Тыльной стороной ладони Сабо пригладил маленькие светлые усики.
— Это не беда! — повторил он упрямо. — А то беда, что он труд не уважает. Скажем, оставил кто-то ведущую ось отшлифовать. Через два часа приходит, а Тучек ему чужую ось отдает… Бери, мол, та самая… а все для того только, чтобы поскорей денежки в кассу несли. Зато возьмутся потом монтировать и — пошла кутерьма.
— Вот и выходит, что враль он! — воскликнул Балинт.
Однако долгий разговор явно утомил Сабо, он не ответил.
— Кому деньги своего же труда дороже, тот дрянь человек, — нервно сказал он, — свинья, да и только… Вот и из этого свинья вырастет! — поглядел он вслед Пуфи, который, громко напевая, пробежал мимо. — Что это он распевает?
— «Кто еврейку полюбил, прямо в пекло угодил», — повторил за Пуфи Балинт. — Это левентовцы поют.

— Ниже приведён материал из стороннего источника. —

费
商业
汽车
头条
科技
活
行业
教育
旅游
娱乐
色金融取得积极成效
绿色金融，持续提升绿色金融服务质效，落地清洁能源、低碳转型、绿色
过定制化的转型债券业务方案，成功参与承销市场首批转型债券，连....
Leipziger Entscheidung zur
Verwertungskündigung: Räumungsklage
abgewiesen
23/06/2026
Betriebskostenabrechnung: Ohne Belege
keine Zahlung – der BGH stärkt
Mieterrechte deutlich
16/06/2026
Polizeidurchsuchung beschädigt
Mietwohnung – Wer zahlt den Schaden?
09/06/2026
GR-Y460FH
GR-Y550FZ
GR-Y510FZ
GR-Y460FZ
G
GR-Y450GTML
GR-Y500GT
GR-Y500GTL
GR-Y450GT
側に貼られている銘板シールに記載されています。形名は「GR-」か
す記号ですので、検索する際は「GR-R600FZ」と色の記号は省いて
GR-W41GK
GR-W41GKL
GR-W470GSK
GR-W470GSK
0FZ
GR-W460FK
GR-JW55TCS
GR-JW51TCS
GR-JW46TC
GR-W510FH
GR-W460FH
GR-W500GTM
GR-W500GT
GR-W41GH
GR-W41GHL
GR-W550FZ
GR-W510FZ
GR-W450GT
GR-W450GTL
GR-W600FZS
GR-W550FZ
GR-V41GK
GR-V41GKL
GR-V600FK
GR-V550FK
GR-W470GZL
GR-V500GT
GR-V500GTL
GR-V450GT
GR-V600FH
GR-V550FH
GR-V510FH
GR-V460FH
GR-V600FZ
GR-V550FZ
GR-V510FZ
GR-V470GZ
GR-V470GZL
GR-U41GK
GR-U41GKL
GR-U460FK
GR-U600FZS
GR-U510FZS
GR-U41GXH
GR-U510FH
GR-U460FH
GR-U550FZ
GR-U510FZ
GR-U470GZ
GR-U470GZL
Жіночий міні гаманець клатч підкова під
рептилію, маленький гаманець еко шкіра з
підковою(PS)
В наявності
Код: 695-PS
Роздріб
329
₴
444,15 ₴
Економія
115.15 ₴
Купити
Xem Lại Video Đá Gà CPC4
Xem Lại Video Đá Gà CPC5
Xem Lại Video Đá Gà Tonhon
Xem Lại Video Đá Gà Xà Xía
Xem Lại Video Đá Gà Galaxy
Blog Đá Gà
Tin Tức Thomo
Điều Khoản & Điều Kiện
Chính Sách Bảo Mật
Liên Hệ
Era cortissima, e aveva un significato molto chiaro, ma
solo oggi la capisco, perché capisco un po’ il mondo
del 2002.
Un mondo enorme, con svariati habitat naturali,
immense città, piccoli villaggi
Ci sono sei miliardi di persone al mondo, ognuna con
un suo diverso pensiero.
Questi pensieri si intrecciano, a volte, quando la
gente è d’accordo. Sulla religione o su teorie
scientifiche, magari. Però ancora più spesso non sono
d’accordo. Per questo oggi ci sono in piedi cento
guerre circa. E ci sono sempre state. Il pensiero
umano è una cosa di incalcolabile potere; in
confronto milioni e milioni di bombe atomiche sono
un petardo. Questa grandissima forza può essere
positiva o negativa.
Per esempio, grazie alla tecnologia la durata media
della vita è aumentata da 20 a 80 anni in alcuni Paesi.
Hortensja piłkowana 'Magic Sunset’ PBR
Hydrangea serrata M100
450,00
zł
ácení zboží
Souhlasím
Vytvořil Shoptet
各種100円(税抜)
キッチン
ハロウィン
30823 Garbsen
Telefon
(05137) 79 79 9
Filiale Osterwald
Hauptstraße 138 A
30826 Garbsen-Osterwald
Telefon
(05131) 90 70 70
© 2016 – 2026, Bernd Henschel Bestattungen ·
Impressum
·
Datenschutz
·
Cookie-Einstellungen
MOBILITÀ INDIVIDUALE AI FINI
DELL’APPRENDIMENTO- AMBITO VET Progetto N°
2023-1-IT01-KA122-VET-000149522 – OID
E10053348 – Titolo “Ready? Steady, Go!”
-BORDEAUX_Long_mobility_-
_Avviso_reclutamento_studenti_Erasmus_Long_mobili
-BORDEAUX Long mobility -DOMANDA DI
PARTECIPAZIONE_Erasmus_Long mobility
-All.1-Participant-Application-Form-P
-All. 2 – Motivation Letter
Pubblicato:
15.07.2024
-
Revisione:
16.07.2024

За четверть часа превратив полцеха в свиней — как когда-то Цирцея, — Сабо опять замкнулся в светлом улыбчивом молчании. Балинт с удовольствием работал под его началом и искренне жалел, когда молодого рабочего перевели на другой станок. За четыре месяца, проведенные возле шлифовального станка, у него хватало времени на раздумья о том, что говорил ему Сабо в ту первую неделю и позже, во время коротких встреч на бегу, сопровождаемых стремительной жестикуляцией его нервных рук. Личный опыт Балинта не мог повсюду следовать за знанием рабочего, который был на добрый десяток лет его старше; между тем Балинт — как бы ни уважал человека — ничего не принимал на веру. Больше всего его поразило, что Сабо уважал немногих и о большинстве их общих знакомых был самого скверного мнения; беспокоило его и то, что Сабо всех «капиталистов» одним чохом величал «свиньями», даже тех, кто сами по себе могли быть порядочными людьми, не родись они или не стань потом капиталистами. Если так, значит, каждый становится бесчестным, недоумевал подросток, в ту самую минуту, как добирается до денег? Но тогда, значит, каждый человек в основе своей бесчестен? И мой крестный? И даже я сам? Это не укладывалось у него в голове; сердце изо всех сил ощетинивалось против невозможной, ужасной мысли, что человечество столь испорчено и столь склонно к пороку.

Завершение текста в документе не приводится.